Ser julgado direto pela última instância – desvantagem, correto?

Em vez de julgado por juiz de primeiro grau, podendo recorrer às instâncias superiores, para quem tem mandato é diferente
Reprodução de ilustração de famosa passagem atribuída a Ruy Barbosa: ser julgado direto por tribunais superiores é desvantagem (por não ter mais nada acima, a quem recorrer), correto? Sim e não... Ué: levo ou deixo os patos? (Foto: reprodução/Ditongo Poético)

Primeiro, a contextualização:

Diz a lenda que Rui Barbosa, ao chegar em casa, ouviu um barulho estranho vindo de seu quintal. Foi averiguar e constatou haver um ladrão tentando levar seus patos de criação. Aproximou-se vagarosamente do indivíduo e, surpreendendo-o ao tentar pular o muro com seus patos, disse-lhe:

— Oh, bucéfalo anátropo!!!… Não o interpelo pelo valor intrínseco dos bípedes palmípedes, mas sim pelo ato vil e sorrateiro de profanares o recôndito da minha habitação, levando meus ovíparos á sorrelfa e à socapa.

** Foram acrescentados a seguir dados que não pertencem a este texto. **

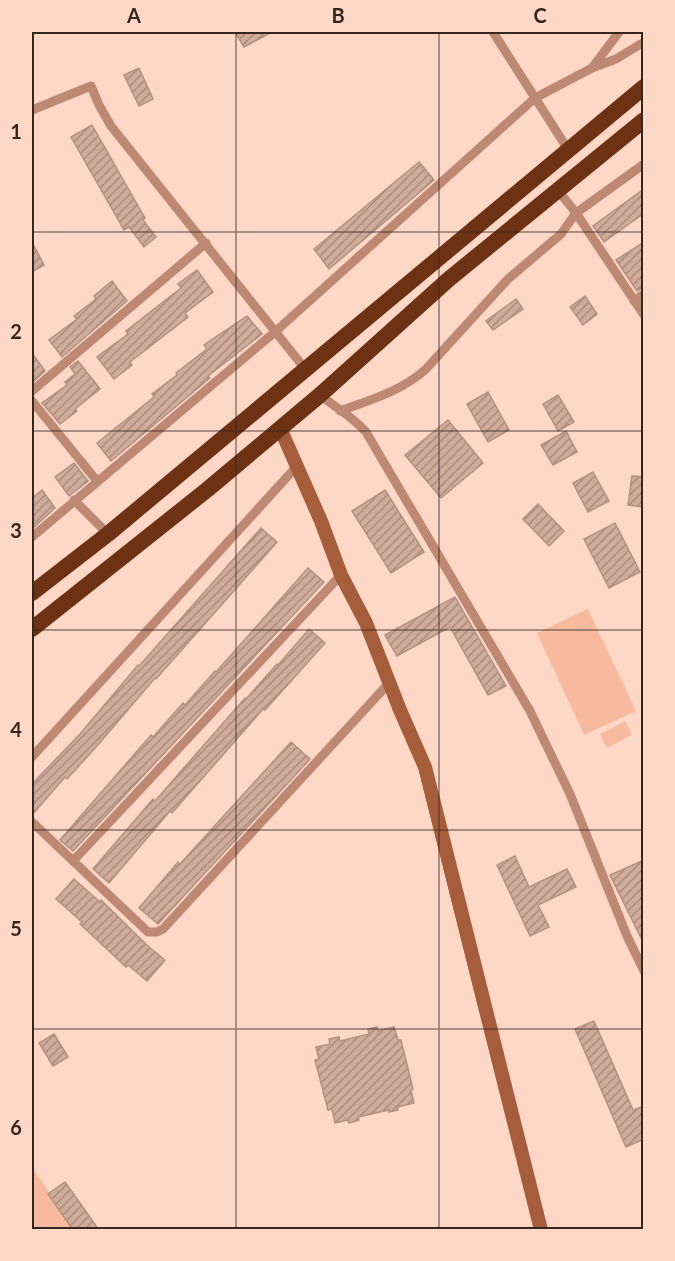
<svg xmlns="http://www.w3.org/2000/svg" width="675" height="1261" font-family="Lato,sans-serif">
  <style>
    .park { fill: #f7ba9f }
    .building { fill: url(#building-hatch); stroke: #b49080; stroke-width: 1.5 }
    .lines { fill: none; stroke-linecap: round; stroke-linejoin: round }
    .street { stroke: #bd8973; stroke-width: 9 }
    .secondary { stroke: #a65d3b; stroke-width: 14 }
    .highway { stroke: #6d3214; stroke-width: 16 }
    .grid { fill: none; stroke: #352620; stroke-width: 1.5; stroke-opacity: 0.55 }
    .neatline { fill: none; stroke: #352620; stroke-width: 2 }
    .grid-label { font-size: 20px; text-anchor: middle; font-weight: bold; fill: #352620 }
  </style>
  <defs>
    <pattern id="building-hatch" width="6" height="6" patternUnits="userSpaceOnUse" patternTransform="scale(1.5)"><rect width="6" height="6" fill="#d0ab9a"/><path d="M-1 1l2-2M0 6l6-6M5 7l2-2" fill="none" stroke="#aa8b7d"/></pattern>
  </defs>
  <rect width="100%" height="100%" fill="#fed7c7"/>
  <!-- park -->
  <g class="park">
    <polygon points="588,609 636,711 584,735 537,633"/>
    <polygon points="625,721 632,735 607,748 600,734"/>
    <polygon points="32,1167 74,1229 32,1229"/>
  </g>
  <!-- building -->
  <g class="building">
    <polygon points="235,32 272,32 244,47"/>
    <polygon points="139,68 153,99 139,106 124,75"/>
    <polygon points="92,125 145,218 143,220 156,237 144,247 129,227 124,230 71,137"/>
    <polygon points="419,162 434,180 329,269 314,249"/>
    <polygon points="644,189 644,213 604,242 593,226"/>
    <polygon points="32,242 44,265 32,272"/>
    <polygon points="644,242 644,287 637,291 616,260"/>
    <polygon points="197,270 213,292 185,313 188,317 130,362 132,365 114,379 97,357 128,334 126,331 181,288 178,284"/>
    <polygon points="112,281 127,301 62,357 49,340 77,319 74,316 96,299 94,296"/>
    <polygon points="585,296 597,314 583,325 570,307"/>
    <polygon points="516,299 523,309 493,330 486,321"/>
    <polygon points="247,316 262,334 208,376 210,378 111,461 97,443 154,397 152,394 177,375 176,373 207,349 204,345"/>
    <polygon points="32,353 45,371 32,383"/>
    <polygon points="78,361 100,389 75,409 77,411 60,424 42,403 67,385 65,382 75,374 70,367"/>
    <polygon points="488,392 509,430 488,442 467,404"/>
    <polygon points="558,395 574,422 558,431 543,404"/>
    <polygon points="448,420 483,463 441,498 405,455"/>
    <polygon points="566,431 577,452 553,465 541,445"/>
    <polygon points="74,463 88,481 69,496 55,477"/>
    <polygon points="593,472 609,501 588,512 573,483"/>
    <polygon points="632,476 644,477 644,507 628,505"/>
    <polygon points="42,490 55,508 32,529 32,498"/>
    <polygon points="385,490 424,552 391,573 352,511"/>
    <polygon points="538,504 564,531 549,546 523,519"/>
    <polygon points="615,523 640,572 609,588 584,539"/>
    <polygon points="261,528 277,542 156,679 155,678 97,746 67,779 65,777 32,815 32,784 80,734 138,665 139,666"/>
    <polygon points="308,568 324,582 73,851 60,840 151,735 153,737 183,703 185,705 215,671 216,672"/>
    <polygon points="455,597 506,686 488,695 450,627 397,656 385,635"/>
    <polygon points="309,629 325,643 265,710 263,709 172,813 170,811 109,883 93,869 153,799 155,801 245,698 246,699 277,664 278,665"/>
    <polygon points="291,742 310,759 158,924 139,908 178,862 180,864"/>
    <polygon points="515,856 529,887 567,869 576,887 538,905 549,927 530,936 497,865"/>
    <polygon points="644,860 644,944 610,875"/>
    <polygon points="74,879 100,902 101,900 149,947 165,960 147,981 128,965 126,967 80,924 82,922 56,899"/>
    <polygon points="594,1021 633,1110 644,1106 644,1139 626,1147 575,1029"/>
    <polygon points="377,1027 378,1031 394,1027 398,1040 401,1040 413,1089 411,1090 414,1103 398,1107 398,1110 389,1112 389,1110 358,1117 359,1120 349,1123 348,1120 335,1123 332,1109 328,1110 315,1060 319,1059 316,1047 330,1044 329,1039 339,1037 340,1041 369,1034 368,1029"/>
    <polygon points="54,1034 68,1057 53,1066 39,1043"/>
    <polygon points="65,1182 99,1230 73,1230 48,1194"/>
  </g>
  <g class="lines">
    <!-- street -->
    <g class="street">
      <polyline points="493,32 569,151"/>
      <polyline points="592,68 619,32"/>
      <polyline points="32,110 91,86 99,105 111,126 306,370"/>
      <polyline points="557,189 576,213 644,315"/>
      <polyline points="634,301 644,294"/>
      <polyline points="32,391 206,243"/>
      <path d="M320 395C335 407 353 417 366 432L530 711 570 794 627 936 644 971"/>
      <polyline points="32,401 97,481"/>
      <path d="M340 411C370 400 402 391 426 369L508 279 561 234 576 213 644 164"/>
      <polyline points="74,500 108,534"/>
      <polyline points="32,537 276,331 535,98 592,68 616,59 644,42"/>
      <polyline points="32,757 298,465"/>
      <polyline points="32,822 148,932 157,932 163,929 389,683"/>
      <polyline points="73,861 341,575"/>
    </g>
    <!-- secondary -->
    <polyline class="secondary" points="280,428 321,521 341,575 366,623 400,710 425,767 541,1230"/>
    <!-- highway -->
    <g class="highway">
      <polyline points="32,593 108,534 644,87"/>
      <polyline points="32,629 208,489 320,395 449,279 644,120"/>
    </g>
  </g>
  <!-- grid -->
  <path class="grid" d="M236 32V1230M439 32V1230M32 232H644M32 431H644M32 630H644M32 830H644M32 1029H644"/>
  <!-- border -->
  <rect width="675" height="1261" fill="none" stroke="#fed7c7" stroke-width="66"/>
  <rect x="33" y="33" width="609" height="1195" class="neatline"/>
  <g class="grid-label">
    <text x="134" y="23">A</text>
    <text x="338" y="23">B</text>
    <text x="540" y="23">C</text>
    <text x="16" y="139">1</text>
    <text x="16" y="339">2</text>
    <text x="16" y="538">3</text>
    <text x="16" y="737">4</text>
    <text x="16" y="936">5</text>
    <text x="16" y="1135">6</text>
  </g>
</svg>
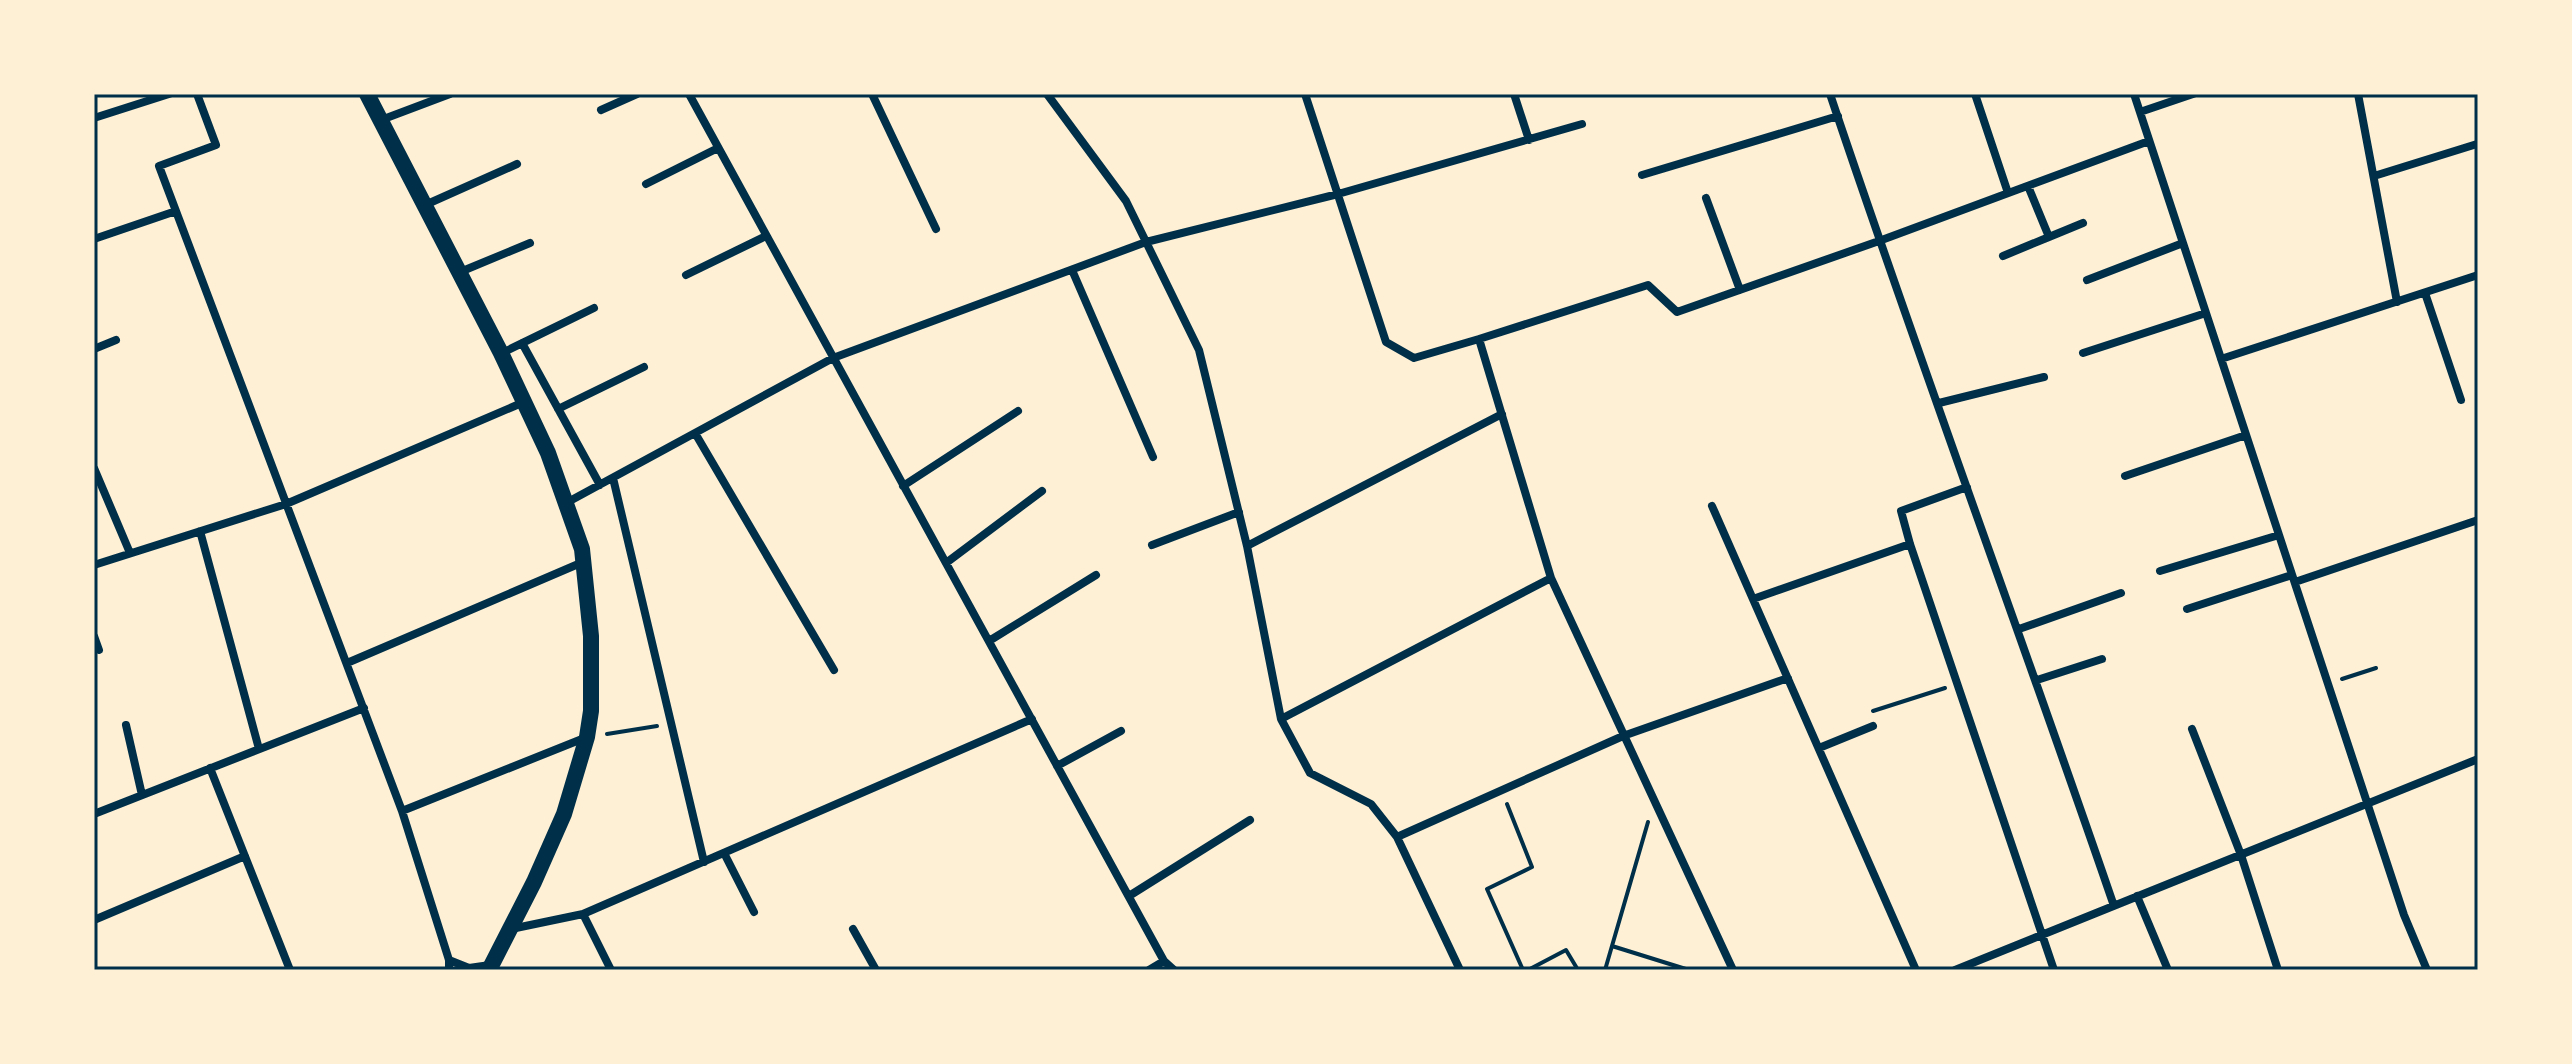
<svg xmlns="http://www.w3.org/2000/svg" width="2572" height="1064" font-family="Montserrat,sans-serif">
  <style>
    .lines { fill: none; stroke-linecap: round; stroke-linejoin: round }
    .path { stroke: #003049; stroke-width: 4 }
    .minor { stroke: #003049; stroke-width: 8 }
    .secondary { stroke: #003049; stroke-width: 16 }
    .neatline { fill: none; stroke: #003049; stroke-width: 3 }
  </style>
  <rect width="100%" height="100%" fill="#fdf0d5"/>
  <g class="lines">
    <path class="path" d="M 2342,679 L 2376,668
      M 1873,711 L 1945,688
      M 607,734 L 657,726
      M 1507,804 L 1532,867 L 1487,889 L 1523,970
      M 1612,946 L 1689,970
      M 1528,970 L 1566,950 L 1578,970
      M 1605,970 L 1648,822"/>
    <path class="minor" d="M 197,94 L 216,145 L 159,166 L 402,811 L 449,960 L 449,970
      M 689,94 L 1164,961 L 1174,970
      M 872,94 L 936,229
      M 1047,94 L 1126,201 L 1199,350 L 1247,546 L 1281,719 L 1310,773 L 1371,804 L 1397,837 L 1460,970
      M 1305,94 L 1386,342 L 1414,358 L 1479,339 L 1551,578 L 1733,970
      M 1514,94 L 1529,140
      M 1830,94 C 1921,366 2021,635 2114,906
      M 1975,94 L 2008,193
      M 2134,94 L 2404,915 L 2427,970
      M 2358,94 L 2397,302
      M 601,110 L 637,94
      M 2140,112 L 2193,94
      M 94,118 L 169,94
      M 381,120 L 450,94
      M 1642,175 L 1838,116
      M 2374,176 L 2477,144
      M 646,184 L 718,148
      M 2028,186 L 2049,237 L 2083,223
      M 1706,198 L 1740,290
      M 425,205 L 517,164
      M 94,239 L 176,211
      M 2003,256 L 2049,237
      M 1072,270 L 1153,457
      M 460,272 L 530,243
      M 686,275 L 766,236
      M 2087,280 L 2183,243
      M 2425,293 L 2461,400
      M 1479,339 L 1648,285 L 1677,312 L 1879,241 L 2149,141
      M 522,343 L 600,485
      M 94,349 L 116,340
      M 502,353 L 594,308
      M 2083,353 L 2206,313
      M 2221,359 L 2478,275
      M 1939,403 L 2044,377
      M 558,409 L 644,367
      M 695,433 L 834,670
      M 94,468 L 130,553
      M 2125,476 L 2246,435
      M 613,478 L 704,862
      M 903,486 L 1018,411
      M 1967,487 L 1901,511 L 1910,544 L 2054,970
      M 566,503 L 833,358 L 1146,242 L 1338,194 L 1582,124
      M 1712,506 L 1916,970
      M 200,531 L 259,749
      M 1152,545 L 1239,512
      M 1247,546 L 1502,414
      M 946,563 L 1042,491
      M 94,565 L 286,504 L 524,402
      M 2160,571 L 2279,535
      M 2295,582 L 2478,520
      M 1753,599 L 1910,544
      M 2187,609 L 2292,575
      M 2019,629 L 2121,593
      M 94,636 L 99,650
      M 989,641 L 1096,575
      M 347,663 L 583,562
      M 2037,680 L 2102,659
      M 1281,719 L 1551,578
      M 126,725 L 142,795
      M 2192,729 L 2241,855 L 2278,970
      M 1819,748 L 1873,726
      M 1057,766 L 1121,731
      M 210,768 L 290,970
      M 402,811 L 587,737
      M 94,814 L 364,708
      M 1397,837 L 1623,736 L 1788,678
      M 724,853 L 754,912
      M 1129,896 L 1250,820
      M 2137,896 L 2168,970
      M 583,914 L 611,970
      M 94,920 L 245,856
      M 511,929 L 583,914 L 1032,719
      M 853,929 L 876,970
      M 449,960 L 469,968 L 490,965
      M 1149,970 L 1164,961
      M 1955,970 L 2478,759"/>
    <path class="secondary" d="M 367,94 L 501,353 L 548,453 L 582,549 L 591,636 L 591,711 L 587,737 L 564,814 L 534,882 L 489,970"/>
  </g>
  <rect width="2572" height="1064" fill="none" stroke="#fdf0d5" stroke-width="192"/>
  <rect x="96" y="96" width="2380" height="872" class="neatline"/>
</svg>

Se fazes isso por necessidade, transijo; mas se é para zombares da minha elevada prosopopeia de cidadão digno e honrado, dar-te-ei com minha bengala fosfórica, bem no alto da tua sinagoga, e o farei com tal ímpeto que te reduzirei à quinquagésima potência que o vulgo denomina nada.

E o ladrão, todo confuso:

— Dotô, resumino… eu levo ou dêxo os pato???…

O texto é daqueles que, além do pitoresco (e tirando a emanação vocabular – ou justamente por ela) e hilário, podem servir como metáfora, para ilustrar outras situações – mais um que admiro é o do sítio, com Olavo Bilac (quem não leu coloca esses parâmetros em qualquer buscador que chega lá – vale a pena).

A contextualização é motivada a propósito da discussão da manhã deste sábado (02) entre credores das empresas de Collor, em que um jurista faz a distinção entre a condição que o sócio majoritário das empresas tinha até o ano passado.

“Um cidadão comum que comete crime é julgado primeiro por um juiz comum”, ensina o operador do direito ouvido na discussão.

“Em caso de condenação ele recorre ao TJ, depois ao STJ e excepcionalmente ao STF”, acrescenta.

“Teoricamente um político que comete um crime durante o mandato já sai na ‘desvantagem’, porque o processo dele já pula as instâncias todas”, diz.

O problema – enfatiza o jurista, referindo-se ao Judiciário brasileiro – é que, na prática o STF, o STJ e demais tribunais só costumam pautar esses julgamentos quando o político está sem mandato.

A influência política no meio jurídico faz com que esses julgamentos só entrem em pauta quando há interesse (mais político que jurídico) – geralmente, para atacar adversários.

O Ministério Público de Alagoas, após denúncias de advogados de credores (de renomados escritórios do Rio Grande do Sul ao Distrito Federal), que se engajaram na causa, em defesa dos credores – pelo que viram de absurdos –, emitiu parecer reconhecendo que há supostos crimes contra a lei de falências na operação que as empresas de Collor armaram parta evitar a falência.

Os crimes teriam sido cometidos quando era senador.

“Sendo senador, a Constituição diz que ele já é julgado direto no STF”.

“Ou seja, é uma ‘desvantagem’ porque ele já é julgado na última instância diretamente”.

Mas, isso apenas em tese, porque, na prática, o tribunal se sentou nesse processo e só resolveu colocar em pauta quando ele perdeu o mandato, meio como vingança, pela aliança com Bolsonaro.

“Então ele tem direito a um único recurso – para o próprio STF; depois disso, teoricamente ele será preso”.

Teoricamente, porque, como mostra a demora no próprio processo para as empresas de Collor evitarem a falência, a decisão virá “se o crime não estiver prescrito” antes.

Vai depender de o STF julgar logo

A prescrição dos crimes de corrupção passiva e lavagem de dinheiro no Brasil se dá após 16 anos.

Porém, como Collor já tem mais de 70 anos, esse prazo para a prescrição cai pela metade.

Então o STF tem oito nos para julgar esse recurso – ou ele nunca será preso.

Como a própria justiça brasileira tem se empenhado em demonstrar – mesmo que não seja sua intenção; o que mostra é a prática, a realidade, bem mais efetiva: não importa a instância que julga, o que importa é a condição social do cidadão – aliás, da pessoa; já que visto sob tal prisma, é mais cidadão para julgadores e demais autoridades quem tem poder e dinheiro.

Como diz o bordão: “todos são iguais perante a lei – porém, uns ‘são mais iguais’ que outros”.

Ou: “levo ou deixo ‘os pato’, doutor?”